Answering ‘yes’ to this question really speaks much more to the respondent’s dislike of Trump and their blind acquiescence to what they are told to believe than it is based on any weighing of evidence.
So far the sum total of the evidence we, the public, have seen is two Obama appointees, James Clapper and John Brennan, saying “trust me.” Clapper is the same guy who claims the rise of ISIS and the crapstorm in Syria were beyond the ability of humans to predict… though they were predicted by a lot of people. Clapper is the guy who lied to the US Senate under oath.
The report the FBI and Homeland Security released on the hacking of the DNC has been revealed to have been based on an investigation conducted by a private company hired by the DNC and the DNC refused to let the FBI examine their email servers. In short, it is not an impartial report, it is a “work for hire.” Since its publication the report has been savaged by virtually every other cyber-security expert, even by those who agree with its conclusions. The FBI report, however, has actually had the effect of decreasing certainty about what happened with the DNC. So, while I’m open to believing that Russians hacked the DNC and they did so at the behest of the Russian government, right now we have zero empirical proof that compels us to either believe this is the case or be rightfully accused of refusing to accept the truth.
Even if I believe the Russian government was behind the hack, there is absolutely no evidence that it had any intent beyond sowing discord and confusion. The idea that releasing the DNC emails helped Trump is ridiculous on its face. If it did anything at all it simply angered Bernie Sanders supporters. If the campaign was aimed at helping Trump we should be laughing and pointing at Putin because Hillary Clinton won the popular vote and her lead in the polls and approval rating went up in the weeks following the release of the DNC emails.
Some of us, we who were alive in 2003 and 2004, have other reasons to be skeptical.

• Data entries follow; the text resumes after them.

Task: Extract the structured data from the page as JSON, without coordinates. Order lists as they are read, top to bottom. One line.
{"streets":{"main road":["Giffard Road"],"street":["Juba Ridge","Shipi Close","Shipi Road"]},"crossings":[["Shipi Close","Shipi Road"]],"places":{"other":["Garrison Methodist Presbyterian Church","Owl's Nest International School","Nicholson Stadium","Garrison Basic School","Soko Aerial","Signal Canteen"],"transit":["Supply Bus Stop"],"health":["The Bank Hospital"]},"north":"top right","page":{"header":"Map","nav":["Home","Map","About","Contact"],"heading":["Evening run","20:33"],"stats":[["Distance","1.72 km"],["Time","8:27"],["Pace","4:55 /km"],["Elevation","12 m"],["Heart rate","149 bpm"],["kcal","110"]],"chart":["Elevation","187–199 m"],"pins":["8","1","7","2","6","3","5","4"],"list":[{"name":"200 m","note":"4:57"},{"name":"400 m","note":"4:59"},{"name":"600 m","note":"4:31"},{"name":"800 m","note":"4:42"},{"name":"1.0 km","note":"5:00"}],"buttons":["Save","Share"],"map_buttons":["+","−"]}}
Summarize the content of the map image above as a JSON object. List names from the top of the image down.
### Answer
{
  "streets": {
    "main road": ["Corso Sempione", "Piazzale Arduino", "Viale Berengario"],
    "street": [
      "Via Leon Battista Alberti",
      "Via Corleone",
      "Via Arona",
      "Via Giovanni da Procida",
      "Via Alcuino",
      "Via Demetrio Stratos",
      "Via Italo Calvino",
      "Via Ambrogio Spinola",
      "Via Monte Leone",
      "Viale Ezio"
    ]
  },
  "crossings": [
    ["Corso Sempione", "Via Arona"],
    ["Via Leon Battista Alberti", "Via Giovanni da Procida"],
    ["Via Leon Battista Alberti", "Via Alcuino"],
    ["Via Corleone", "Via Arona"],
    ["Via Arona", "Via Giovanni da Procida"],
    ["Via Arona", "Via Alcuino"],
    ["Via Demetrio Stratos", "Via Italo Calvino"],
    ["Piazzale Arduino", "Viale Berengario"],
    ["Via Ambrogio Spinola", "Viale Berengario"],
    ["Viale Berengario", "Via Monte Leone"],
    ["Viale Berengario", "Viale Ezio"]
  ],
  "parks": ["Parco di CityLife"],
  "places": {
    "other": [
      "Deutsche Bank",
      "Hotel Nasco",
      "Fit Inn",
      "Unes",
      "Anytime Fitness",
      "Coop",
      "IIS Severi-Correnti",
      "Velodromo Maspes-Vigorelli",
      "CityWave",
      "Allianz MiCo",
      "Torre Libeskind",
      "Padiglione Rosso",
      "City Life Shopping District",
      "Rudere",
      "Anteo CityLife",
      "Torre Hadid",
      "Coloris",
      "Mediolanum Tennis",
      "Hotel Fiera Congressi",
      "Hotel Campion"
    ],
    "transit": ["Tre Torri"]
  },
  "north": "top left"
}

We remember the ridiculous Valerie Plame affair which was largely cooked up by the CIA. We remember the CIA’s public affairs office rushing the clearance of a vehemently anti-Bush book by the former head of the “bin Laden unit” so it would be published during the presidential campaign. We remember the steady stream of leaks out of the CIA designed to cast a false impression on what was happening in Iraq. We’re looking at the steady stream of leaks from the intelligence community that are obviously intended to damage Trump. And we think, “trust me” is really not a very strong selling point.